**EXCERPT PROVIDED**:
[Start of Attachment]

Observed In New York

September 18, 2010

Via the New York Observer, by John Pompeo:

For everyday New York men who strive to be reasonably well dressed, it can be a daunting experience shopping for clothes that won’t make you look like an ass.

Simply traverse the labyrinthine corridors of Barneys, Bergdorf and Bloomingdale’s, where the all-over-the-place mess hanging from the men’s racks is enough to induce migraines: Are pink ties metro or macho this week? Should slim-fit jeans really be this tight? Why do these scruffy flannel lumberjack shirts cost $300? And what’s with all the crazy stripes and extra pockets and ridiculous eagle prints? Things aren’t any simpler inside the showrooms of up-and-coming men’s wear designers, a casual survey of which might make a discerning fellow ponder whether he’d rather look like an urban vampire (Robert Geller), a coal miner (Gilded Age) or a confused sailor (Rogues Gallery).

All of which helps explain the current appeal of American “trad,” short for traditional: an Ivy League–inflected style that’s managed to retain an old-school sensibility without seeming dated or costumelike. Trad is, quite simply, a safe haven for sartorially selective gentlemen amid the ever-growing chaos of department stores and runways. 

Think Oxford button-downs (and that’s real button-downs, meaning collars that button down, not simply dress shirts, to which the term is often misapplied). Natural-shouldered blazers. Flat-front khaki trousers. Loafers. Bow ties, rep ties. Polo shirts in solid colors. Lots of madras plaid. Early Brooks Brothers. New England WASPs. F. Scott Fitzgerald.“Trad is sort of the antithesis of what’s happening in fast fashion right now,” said Michael Williams, 30, who obsesses over classic American men’s clothing on his blog, A Continuous Lean. “It’s like the opposite of what all the men’s wear designers are doing,” Mr. Williams continued. “It’s not fashion; it’s clothes.”

[End of Attachment]

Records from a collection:
[Start of Attachment]

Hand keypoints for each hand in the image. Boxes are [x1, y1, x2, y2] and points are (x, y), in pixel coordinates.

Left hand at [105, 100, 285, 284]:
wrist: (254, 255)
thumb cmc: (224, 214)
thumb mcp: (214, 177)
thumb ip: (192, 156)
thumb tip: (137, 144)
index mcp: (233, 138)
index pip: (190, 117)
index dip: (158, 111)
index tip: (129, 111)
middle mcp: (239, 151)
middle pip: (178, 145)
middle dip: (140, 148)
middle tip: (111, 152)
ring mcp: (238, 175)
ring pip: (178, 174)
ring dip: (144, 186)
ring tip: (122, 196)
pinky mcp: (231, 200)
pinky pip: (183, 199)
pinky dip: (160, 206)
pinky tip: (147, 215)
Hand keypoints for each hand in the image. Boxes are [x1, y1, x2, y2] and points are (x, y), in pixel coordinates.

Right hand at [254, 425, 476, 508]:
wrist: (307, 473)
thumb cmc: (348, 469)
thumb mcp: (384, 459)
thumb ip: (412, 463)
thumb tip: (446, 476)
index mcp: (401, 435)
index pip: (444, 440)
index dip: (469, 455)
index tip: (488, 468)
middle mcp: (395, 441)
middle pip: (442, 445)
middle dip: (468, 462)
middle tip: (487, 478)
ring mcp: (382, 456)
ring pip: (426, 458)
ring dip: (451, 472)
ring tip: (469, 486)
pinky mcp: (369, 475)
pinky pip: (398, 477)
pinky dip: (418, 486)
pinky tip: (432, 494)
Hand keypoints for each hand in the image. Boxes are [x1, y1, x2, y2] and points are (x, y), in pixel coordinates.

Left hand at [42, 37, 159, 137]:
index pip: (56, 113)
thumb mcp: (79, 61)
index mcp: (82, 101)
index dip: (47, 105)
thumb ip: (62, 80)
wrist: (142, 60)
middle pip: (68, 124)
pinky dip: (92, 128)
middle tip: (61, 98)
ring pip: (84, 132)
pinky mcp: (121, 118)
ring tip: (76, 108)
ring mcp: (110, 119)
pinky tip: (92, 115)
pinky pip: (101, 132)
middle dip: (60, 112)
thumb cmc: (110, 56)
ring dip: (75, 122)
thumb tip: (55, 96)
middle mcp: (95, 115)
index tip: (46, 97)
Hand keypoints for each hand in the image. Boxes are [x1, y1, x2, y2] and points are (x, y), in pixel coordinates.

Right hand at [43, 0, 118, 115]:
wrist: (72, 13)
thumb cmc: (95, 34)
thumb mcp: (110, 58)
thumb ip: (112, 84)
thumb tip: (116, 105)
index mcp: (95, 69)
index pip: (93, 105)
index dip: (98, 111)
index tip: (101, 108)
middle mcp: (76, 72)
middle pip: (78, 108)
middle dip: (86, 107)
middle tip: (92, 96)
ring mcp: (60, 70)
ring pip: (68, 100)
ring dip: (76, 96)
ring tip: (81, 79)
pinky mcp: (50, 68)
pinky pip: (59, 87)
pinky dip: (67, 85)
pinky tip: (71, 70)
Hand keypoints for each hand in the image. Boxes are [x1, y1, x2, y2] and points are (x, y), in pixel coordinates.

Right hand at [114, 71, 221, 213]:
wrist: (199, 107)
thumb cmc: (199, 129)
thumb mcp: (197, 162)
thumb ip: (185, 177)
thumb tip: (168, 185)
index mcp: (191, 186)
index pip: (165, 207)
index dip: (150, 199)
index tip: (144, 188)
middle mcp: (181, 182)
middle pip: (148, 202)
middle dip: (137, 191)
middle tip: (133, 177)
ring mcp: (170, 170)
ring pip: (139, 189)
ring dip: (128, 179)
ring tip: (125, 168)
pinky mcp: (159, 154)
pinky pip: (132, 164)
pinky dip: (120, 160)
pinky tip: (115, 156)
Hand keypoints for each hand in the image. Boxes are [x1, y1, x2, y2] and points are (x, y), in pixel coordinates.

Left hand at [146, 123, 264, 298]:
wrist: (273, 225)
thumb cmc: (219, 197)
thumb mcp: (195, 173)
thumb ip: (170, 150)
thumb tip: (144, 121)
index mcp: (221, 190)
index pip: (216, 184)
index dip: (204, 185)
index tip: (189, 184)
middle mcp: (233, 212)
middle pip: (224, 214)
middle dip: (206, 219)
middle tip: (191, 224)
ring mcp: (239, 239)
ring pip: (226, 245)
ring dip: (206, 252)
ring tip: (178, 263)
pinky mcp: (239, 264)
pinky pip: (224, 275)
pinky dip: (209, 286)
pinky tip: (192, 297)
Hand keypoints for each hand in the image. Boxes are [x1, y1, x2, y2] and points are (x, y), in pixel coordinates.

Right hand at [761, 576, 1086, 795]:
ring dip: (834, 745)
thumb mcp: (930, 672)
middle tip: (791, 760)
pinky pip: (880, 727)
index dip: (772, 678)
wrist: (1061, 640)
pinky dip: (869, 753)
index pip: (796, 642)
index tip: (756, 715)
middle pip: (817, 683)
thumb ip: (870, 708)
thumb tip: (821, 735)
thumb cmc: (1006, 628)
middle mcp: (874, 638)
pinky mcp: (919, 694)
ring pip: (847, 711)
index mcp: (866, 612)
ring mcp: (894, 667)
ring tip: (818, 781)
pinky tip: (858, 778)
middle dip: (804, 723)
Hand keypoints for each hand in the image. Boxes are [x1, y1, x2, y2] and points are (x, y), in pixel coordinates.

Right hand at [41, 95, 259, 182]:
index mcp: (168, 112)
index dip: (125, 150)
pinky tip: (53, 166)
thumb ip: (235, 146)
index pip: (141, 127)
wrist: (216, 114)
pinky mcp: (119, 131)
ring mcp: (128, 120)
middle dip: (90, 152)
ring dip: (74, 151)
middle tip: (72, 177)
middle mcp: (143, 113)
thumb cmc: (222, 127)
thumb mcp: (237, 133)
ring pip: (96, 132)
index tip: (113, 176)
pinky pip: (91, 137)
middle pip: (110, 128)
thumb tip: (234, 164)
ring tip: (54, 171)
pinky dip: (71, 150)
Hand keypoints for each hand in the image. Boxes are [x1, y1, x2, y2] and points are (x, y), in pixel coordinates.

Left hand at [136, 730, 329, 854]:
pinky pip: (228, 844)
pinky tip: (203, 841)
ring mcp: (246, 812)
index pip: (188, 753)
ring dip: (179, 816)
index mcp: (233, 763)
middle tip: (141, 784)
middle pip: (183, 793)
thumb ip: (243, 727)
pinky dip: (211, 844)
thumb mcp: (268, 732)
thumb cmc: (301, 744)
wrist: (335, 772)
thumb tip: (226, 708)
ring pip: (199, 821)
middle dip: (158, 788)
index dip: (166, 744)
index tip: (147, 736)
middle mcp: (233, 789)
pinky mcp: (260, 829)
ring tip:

[End of Attachment]

**TASK ITEM A**:
Answer these questions about the article on trad men's clothing:
(i) What price does it give for the scruffy flannel lumberjack shirts?
(ii) What word is "trad" short for?
(iii) What is the name of Michael Williams's blog?
**TASK ITEM B**:
Carry on the article about trad men's clothing from the point where it stops.

**TASK RESPONSE A**:
(i) $300
(ii) Traditional
(iii) A Continuous Lean

**TASK RESPONSE B**:
THE ORIGINS OF trad date back to the turn of the century, with the founding in 1902 of the New Haven–based men’s clothier J. Press, considered the epitome of the style. The look became prominent on the Ivy League campuses of the 1950s and ’60s, as documented in the Japanese book Take Ivy, a rare photo collection first published in 1965 that’s enjoyed something of a revival in the past year. The term trad itself is said to have been coined by the Japanese, who have also been driving the current fascination with obscure U.S. clothing brands and Americana that’s taken hold at various men’s boutiques, department stores and on a handful of blogs akin to Mr. Williams’. (J. Press was acquired by a Japanese company, Onward Kashiyama, in 1986.)  

Perhaps you’ve noticed Lacoste polos, Ray-Ban eyewear, bow ties and hand-sewn camp moccasins on the streets of Billyburg?

Those who embrace the look say subtlety is key. 

“When done right, it should almost be invisible,” said John Tinseth, 52, an insurance broker and longtime traddy who’s been writing a blog called The Trad—anonymously, until now—for the past two years. He was on the phone from his West 57th Street apartment, dressed, he said, in L. L. Bean khakis and moccasins and a yellow university-stripe Oxford by Rugby.

“A guy should walk right by you and he’ll have the whole thing down and you won’t even notice,” Mr. Tinseth said. “That’s when it’s done perfectly.”

‘Imagine your best-dressed uncle throwing open his closet for you to frolic around in.’—David Wilder of J. Press

In New York, ground zero for trad is the J. Press store on Madison Avenue and 47th Street, one of the company’s four U.S. retail locations. (The others are in New Haven, Boston and Washington, D.C.)

There, you will find David Wilder, a polite 41-year-old sales associate and trad guru to scores of Manhattan males.

On a recent Friday afternoon, Mr. Wilder, who is tall and broad of build, with thin blond hair and Joycean spectacles, was toggling between register, rack and fitting room, stopping every so often to chat with familiar customers, who greeted him brightly by name.

He was trying to find a properly fitting $595 navy blue wool blazer for a young buck headed back to school at the University of St. Andrews in Scotland.“I think this one’s going to be a lot better,” Mr. Wilder said, sliding a size 41-long onto the studious shopper’s shoulders.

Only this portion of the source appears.